Le compte rendu que Krysinska a publié dans Le Chat Noir du 16 mai 1891 n'a fait qu'exacerber cette malveillance : « Cependant qu'un groupe de jeunes français ― de tout âge et autres rastaquouères ― prétend représenter l'avenir littéraire en fondant l'école de la plaquette [...]. Daniel Valgraive, de M. J.-H. Rosny, vient de paraître chez A. Lemerre. L'éditeur des académiciens a eu la coquetterie de vouloir montrer qu'il savait accueillir une œuvre audacieuse et neuve, pourvu que son originalité fût de bon aloi et de première main. [...] » Il reste néanmoins vrai que l'éviction de Krysinska est confortée par l'esthétique de l'avant-garde décadente.

Références

  • Krysinska, Marie, Rythmes pittoresques, éd. critique établie par Seth Whidden, Exeter, University of Exeter Press, 2003.
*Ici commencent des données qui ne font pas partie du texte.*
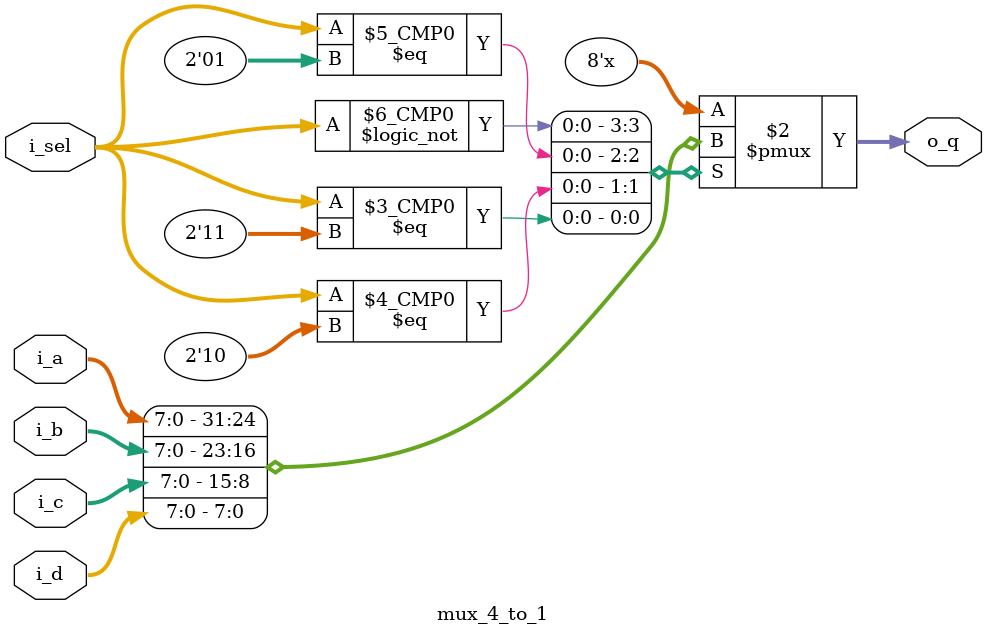
<source format=v>
`timescale 1ns / 1ps
module mux_4_to_1(
	 input [1:0] i_sel,
	 input [7:0] i_a,
	 input [7:0] i_b,
	 input [7:0] i_c,
	 input [7:0] i_d,
	 output reg [7:0] o_q
    );
	 
	 always @(*) begin
		o_q <= 8'h00;
		case (i_sel)
			2'b00	:	o_q <= i_a;
			2'b01	:	o_q <= i_b;
			2'b10	:	o_q <= i_c;
			2'b11	:	o_q <= i_d;
		endcase
	 end

endmodule

</source>
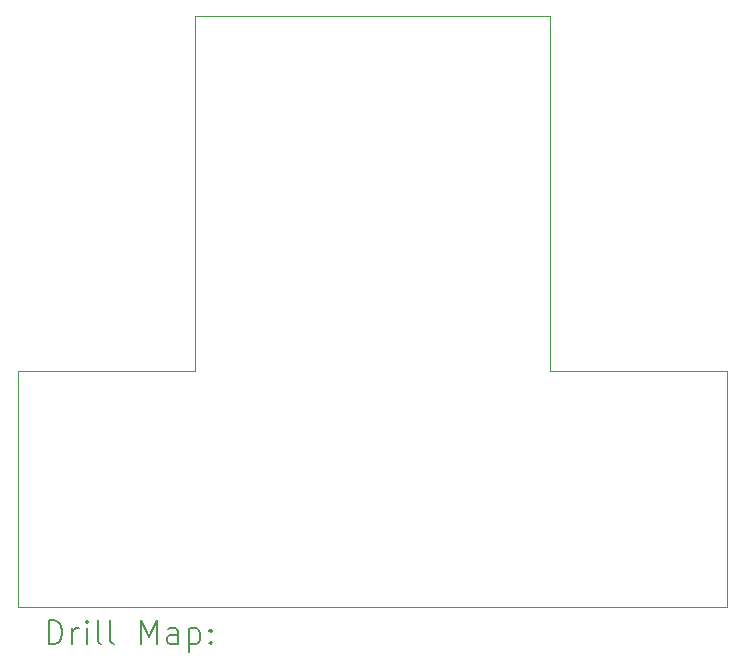
<source format=gbr>
%TF.GenerationSoftware,KiCad,Pcbnew,8.0.8*%
%TF.CreationDate,2025-02-19T10:09:50+01:00*%
%TF.ProjectId,Robot,526f626f-742e-46b6-9963-61645f706362,rev?*%
%TF.SameCoordinates,Original*%
%TF.FileFunction,Drillmap*%
%TF.FilePolarity,Positive*%
%FSLAX45Y45*%
G04 Gerber Fmt 4.5, Leading zero omitted, Abs format (unit mm)*
G04 Created by KiCad (PCBNEW 8.0.8) date 2025-02-19 10:09:50*
%MOMM*%
%LPD*%
G01*
G04 APERTURE LIST*
%ADD10C,0.050000*%
%ADD11C,0.200000*%
G04 APERTURE END LIST*
D10*
X11710000Y-10293431D02*
X11710000Y-13293431D01*
X8710000Y-10293431D02*
X11710000Y-10293431D01*
X8710000Y-13293431D02*
X8710000Y-10293431D01*
X7210000Y-13293431D02*
X8710000Y-13293431D01*
X11710000Y-13293431D02*
X13210000Y-13293431D01*
X13210000Y-15293431D02*
X7210000Y-15293431D01*
X7210000Y-15293431D02*
X7210000Y-13293431D01*
X13210000Y-13293431D02*
X13210000Y-15293431D01*
D11*
X7468277Y-15607415D02*
X7468277Y-15407415D01*
X7468277Y-15407415D02*
X7515896Y-15407415D01*
X7515896Y-15407415D02*
X7544467Y-15416939D01*
X7544467Y-15416939D02*
X7563515Y-15435987D01*
X7563515Y-15435987D02*
X7573039Y-15455034D01*
X7573039Y-15455034D02*
X7582562Y-15493129D01*
X7582562Y-15493129D02*
X7582562Y-15521701D01*
X7582562Y-15521701D02*
X7573039Y-15559796D01*
X7573039Y-15559796D02*
X7563515Y-15578844D01*
X7563515Y-15578844D02*
X7544467Y-15597891D01*
X7544467Y-15597891D02*
X7515896Y-15607415D01*
X7515896Y-15607415D02*
X7468277Y-15607415D01*
X7668277Y-15607415D02*
X7668277Y-15474082D01*
X7668277Y-15512177D02*
X7677801Y-15493129D01*
X7677801Y-15493129D02*
X7687324Y-15483606D01*
X7687324Y-15483606D02*
X7706372Y-15474082D01*
X7706372Y-15474082D02*
X7725420Y-15474082D01*
X7792086Y-15607415D02*
X7792086Y-15474082D01*
X7792086Y-15407415D02*
X7782562Y-15416939D01*
X7782562Y-15416939D02*
X7792086Y-15426463D01*
X7792086Y-15426463D02*
X7801610Y-15416939D01*
X7801610Y-15416939D02*
X7792086Y-15407415D01*
X7792086Y-15407415D02*
X7792086Y-15426463D01*
X7915896Y-15607415D02*
X7896848Y-15597891D01*
X7896848Y-15597891D02*
X7887324Y-15578844D01*
X7887324Y-15578844D02*
X7887324Y-15407415D01*
X8020658Y-15607415D02*
X8001610Y-15597891D01*
X8001610Y-15597891D02*
X7992086Y-15578844D01*
X7992086Y-15578844D02*
X7992086Y-15407415D01*
X8249229Y-15607415D02*
X8249229Y-15407415D01*
X8249229Y-15407415D02*
X8315896Y-15550272D01*
X8315896Y-15550272D02*
X8382562Y-15407415D01*
X8382562Y-15407415D02*
X8382562Y-15607415D01*
X8563515Y-15607415D02*
X8563515Y-15502653D01*
X8563515Y-15502653D02*
X8553991Y-15483606D01*
X8553991Y-15483606D02*
X8534944Y-15474082D01*
X8534944Y-15474082D02*
X8496848Y-15474082D01*
X8496848Y-15474082D02*
X8477801Y-15483606D01*
X8563515Y-15597891D02*
X8544467Y-15607415D01*
X8544467Y-15607415D02*
X8496848Y-15607415D01*
X8496848Y-15607415D02*
X8477801Y-15597891D01*
X8477801Y-15597891D02*
X8468277Y-15578844D01*
X8468277Y-15578844D02*
X8468277Y-15559796D01*
X8468277Y-15559796D02*
X8477801Y-15540748D01*
X8477801Y-15540748D02*
X8496848Y-15531225D01*
X8496848Y-15531225D02*
X8544467Y-15531225D01*
X8544467Y-15531225D02*
X8563515Y-15521701D01*
X8658753Y-15474082D02*
X8658753Y-15674082D01*
X8658753Y-15483606D02*
X8677801Y-15474082D01*
X8677801Y-15474082D02*
X8715896Y-15474082D01*
X8715896Y-15474082D02*
X8734944Y-15483606D01*
X8734944Y-15483606D02*
X8744467Y-15493129D01*
X8744467Y-15493129D02*
X8753991Y-15512177D01*
X8753991Y-15512177D02*
X8753991Y-15569320D01*
X8753991Y-15569320D02*
X8744467Y-15588367D01*
X8744467Y-15588367D02*
X8734944Y-15597891D01*
X8734944Y-15597891D02*
X8715896Y-15607415D01*
X8715896Y-15607415D02*
X8677801Y-15607415D01*
X8677801Y-15607415D02*
X8658753Y-15597891D01*
X8839705Y-15588367D02*
X8849229Y-15597891D01*
X8849229Y-15597891D02*
X8839705Y-15607415D01*
X8839705Y-15607415D02*
X8830182Y-15597891D01*
X8830182Y-15597891D02*
X8839705Y-15588367D01*
X8839705Y-15588367D02*
X8839705Y-15607415D01*
X8839705Y-15483606D02*
X8849229Y-15493129D01*
X8849229Y-15493129D02*
X8839705Y-15502653D01*
X8839705Y-15502653D02*
X8830182Y-15493129D01*
X8830182Y-15493129D02*
X8839705Y-15483606D01*
X8839705Y-15483606D02*
X8839705Y-15502653D01*
M02*

</source>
  • Goulesque, Florence, Une femme poète symboliste : Marie Krysinska, la Calliope du Chat noir, Paris, Honoré Champion, 2001.
  • Illouz, Jean-Nicolas, Le Symbolisme, Paris, Le Livre de poche, 2004.
  • Meschonnic, Henri, Critique du rythme, Paris, Verdier, 1982.
  • Baudelaire, Charles, « Serpent qui danse », « Invitation au voyage », « Le Vampire », « Le Revenant », in Spleen et Idéal, Les Fleurs du mal, Œuvres complètes, t. I, éd. établie, présentée et annotée par Claude Pichois, Paris, Gallimard, « Bibliothèque de la Pléiade », 1987.
  • Rimbaud, Arthur, « Correspondance » (extraits), Œuvres, Paris, Pocket, 1990-1998.
  • Schopenhauer, Arthur, Essai sur les femmes, Paris, Actes Sud, 1993.
  • Sur la figure de la femme fatale chez les peintres symbolistes, voir notamment Gustav Klimt (1862-1918), Le Baiser, et Gustave Moreau (1826-1898), Apparition et Les Chimères.